Bounding box coordinate data
------
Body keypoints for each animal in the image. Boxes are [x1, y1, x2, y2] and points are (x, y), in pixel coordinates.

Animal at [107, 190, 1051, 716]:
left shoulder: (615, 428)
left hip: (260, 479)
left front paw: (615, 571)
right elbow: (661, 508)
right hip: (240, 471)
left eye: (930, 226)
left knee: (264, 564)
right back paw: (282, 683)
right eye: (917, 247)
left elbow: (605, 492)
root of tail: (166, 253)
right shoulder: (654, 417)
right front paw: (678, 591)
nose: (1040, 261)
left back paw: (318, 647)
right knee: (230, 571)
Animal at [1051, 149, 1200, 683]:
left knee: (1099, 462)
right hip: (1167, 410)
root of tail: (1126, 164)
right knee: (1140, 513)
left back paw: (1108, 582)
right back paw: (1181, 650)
------
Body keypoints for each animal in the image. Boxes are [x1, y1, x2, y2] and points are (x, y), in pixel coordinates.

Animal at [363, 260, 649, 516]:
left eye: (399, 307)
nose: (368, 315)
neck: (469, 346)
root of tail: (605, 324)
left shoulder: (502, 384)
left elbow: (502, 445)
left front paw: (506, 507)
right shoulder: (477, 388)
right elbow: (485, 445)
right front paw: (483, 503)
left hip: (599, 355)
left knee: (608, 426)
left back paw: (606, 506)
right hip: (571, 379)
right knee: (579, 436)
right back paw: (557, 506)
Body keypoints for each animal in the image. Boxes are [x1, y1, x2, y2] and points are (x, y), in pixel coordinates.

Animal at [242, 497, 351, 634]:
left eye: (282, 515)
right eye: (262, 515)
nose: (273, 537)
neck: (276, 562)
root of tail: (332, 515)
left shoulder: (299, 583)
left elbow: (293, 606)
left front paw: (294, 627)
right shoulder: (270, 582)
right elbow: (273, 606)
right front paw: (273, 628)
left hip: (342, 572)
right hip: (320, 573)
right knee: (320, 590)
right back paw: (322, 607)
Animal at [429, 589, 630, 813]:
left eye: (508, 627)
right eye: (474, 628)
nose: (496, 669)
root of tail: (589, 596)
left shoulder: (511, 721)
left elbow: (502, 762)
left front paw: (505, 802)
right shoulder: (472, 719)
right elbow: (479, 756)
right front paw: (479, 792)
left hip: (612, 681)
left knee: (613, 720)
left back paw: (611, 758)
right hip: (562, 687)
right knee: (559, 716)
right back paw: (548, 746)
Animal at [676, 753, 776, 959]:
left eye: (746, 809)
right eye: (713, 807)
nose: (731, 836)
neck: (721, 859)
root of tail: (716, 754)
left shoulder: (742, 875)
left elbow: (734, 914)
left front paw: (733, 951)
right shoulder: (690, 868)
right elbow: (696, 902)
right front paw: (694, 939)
------
== Aim of the exercise ==
Wherever the word "knee" turns up in a line of the entries above, copy that line.

== Written solution ==
left knee: (264, 564)
right knee: (230, 571)
left knee: (1099, 462)
right knee: (1140, 513)
left knee: (608, 426)
right knee: (579, 436)
right knee: (320, 590)
left knee: (613, 720)
right knee: (559, 716)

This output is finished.